Hypercholanemia, Familial
A number sign (#) is used with this entry because of evidence that hypercholanemia can be caused by homozygous mutation in the TJP2 gene (607709) on chromosome 9q21 or by the BAAT gene (602938) on chromosome 9q31. One patient has been reported with compound heterozygous mutation in the EPHX1 gene (132810) on chromosome 1q42.
Clinical FeaturesFamilial hypercholanemia is characterized by elevated serum bile acid concentrations, itching, and fat malabsorption (Morton et al., 2000; Shneider et al., 1997). Carlton et al. (2003) identified 17 individuals with familial hypercholanemia in 12 families of Lancaster County Old Order Amish descent. Serum bile acid concentration in affected individuals fluctuated, being often very high but occasionally normal. Fat malabsorption, reflecting low intestinal bile acid levels, manifested by failure to thrive, potentially life-threatening vitamin K-dependent coagulopathy, and rickets. Symptoms usually responded to treatment with ursodeoxycholic acid (UDCA). Familial hypercholanemia is atypical for a liver disease; test results of biochemical markers of liver injury were normal, except for alkaline phosphatase activity, which sometimes rose. Liver biopsy findings varied; 1 untreated individual had canalicular cholestasis and 2 individuals receiving UDCA had minimally active chronic hepatitis. Several older individuals had become symptom-free and discontinued UDCA treatment.
Molecular GeneticsBy whole-genome screen, Carlton et al. (2003) identified a chromosomal region, 9q12-q13, shared identically by descent (IBD) on 6 of 10 chromosomes of affected individuals included in the initial analysis. The gene encoding tight junction protein-2 (TJP2; 607709) lies within the 9q12-q13 region. Genomic sequencing of exons and exon-intron boundaries of TJP2 in 1 affected individual identified a val48-to-ala mutation in TJP2 (V48A; 607709.0001). Screening of all 17 individuals with familial hypercholanemia showed that 11 (including a pair of monozygotic twins) in 8 families were homozygous with respect to the V48A mutation. Three unaffected sibs were also homozygous, showing that penetrance was incomplete. The mutation was not present in 190 control chromosomes from Caucasian individuals. It was seen on 7 of 104 control chromosomes from Lancaster County Old Order Amish individuals.

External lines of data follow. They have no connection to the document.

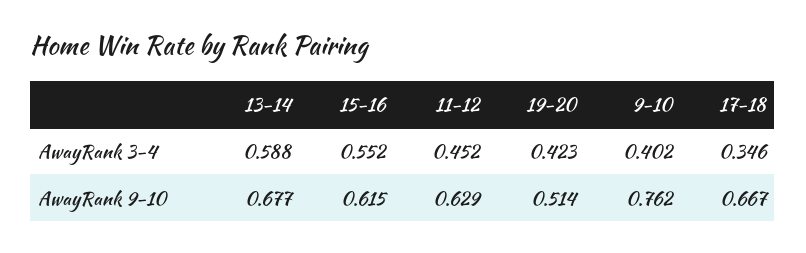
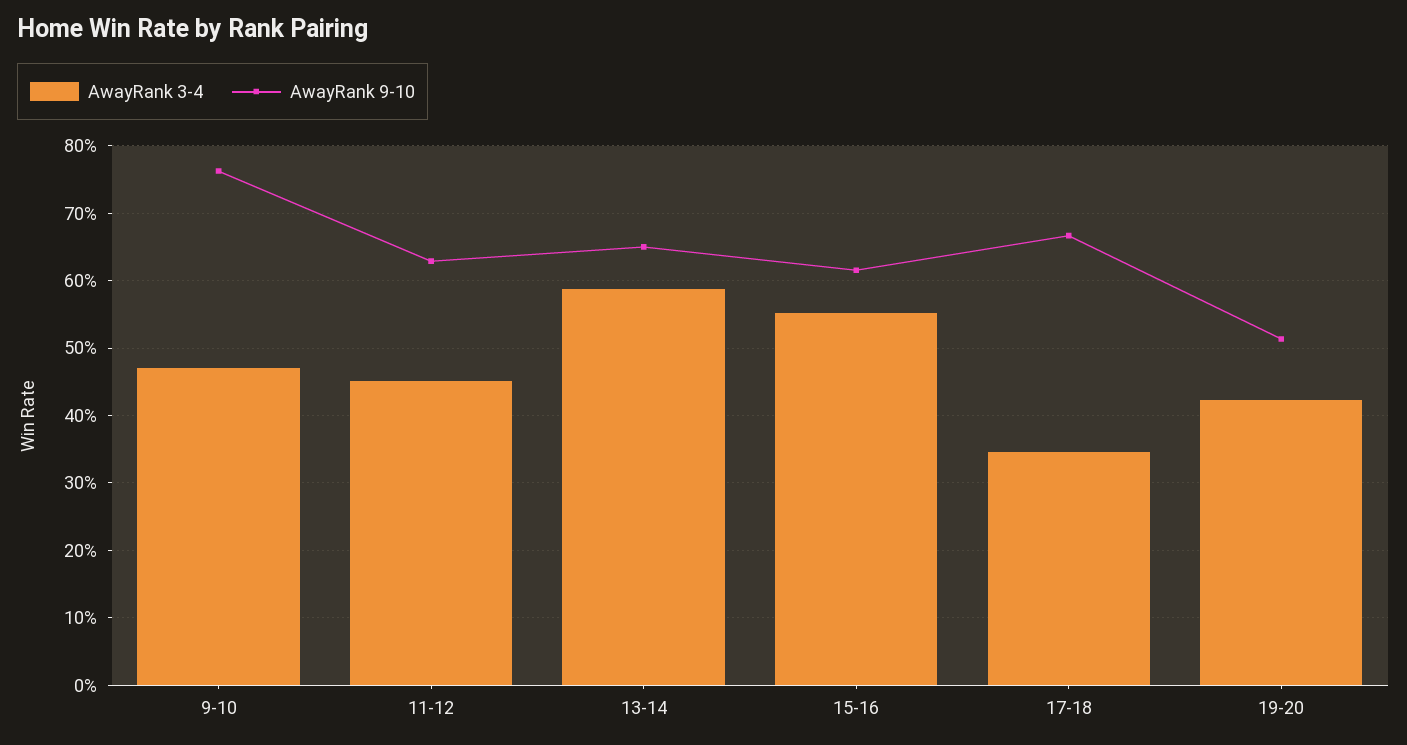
  {
    "AwayRank 3-4": {
      "13-14": 0.588,
      "15-16": 0.552,
      "11-12": 0.452,
      "19-20": 0.423,
-     "9-10": 0.402,
+     "9-10": 0.47,
      "17-18": 0.346
    },
    "AwayRank 9-10": {
-     "13-14": 0.677,
+     "13-14": 0.65,
      "15-16": 0.615,
      "11-12": 0.629,
      "19-20": 0.514,
      "9-10": 0.762,
      "17-18": 0.667
    }
  }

In 4 individuals with familial hypercholanemia who did not have the TJP2 V48A mutation, Carlton et al. (2003) identified an IBD haplotype in 9q22-q32, a region containing the candidate gene BAAT (602938). Genomic sequencing of exons and exon-intron boundaries of BAAT in 1 individual identified a met76-to-val (M76V; 602938.0001) mutation. Screening of all 17 individuals with hypercholanemia identified 5 individuals (in 3 families) who were homozygous with respect to this mutation. Several individuals who were homozygous for the TJP2 V48A mutation were also heterozygous for the BAAT M76V mutation. The BAAT mutation was not seen in 182 control chromosomes from Caucasian subjects and was seen in only 1 of 104 control chromosomes from Lancaster County Old Order Amish individuals.
Carlton et al. (2003) found 1 individual with familial hypercholanemia who did not have either mutation (TJP2 V48A or BAAT M76V) and was not homozygous in either region on chromosome 9. That several individuals carried mutations in both genes suggested oligogenic inheritance.
In a patient with hypercholanemia, Zhu et al. (2003) identified compound heterozygosity for 2 mutations in the EPHX1 gene (see 132810.0003), which resulted in a significant decrease in EPHX1 promoter activity.
PathogenesisCarlton et al. (2003) postulated that in individuals homozygous for the BAAT M76V mutation, bile acids do not traverse hepatocytes into bile. In contrast, they believed that in individuals homozygous for the TJP2 V48A mutation, bile acids enter bile and then leak through tight junctions into plasma.
NomenclatureCarlton et al. (2003) used FHC as the symbol for familial hypercholanemia. This is an unfortunate and potentially confusing usage since FHC has a long track record as the abbreviation for familial hypercholesterolemia (143890).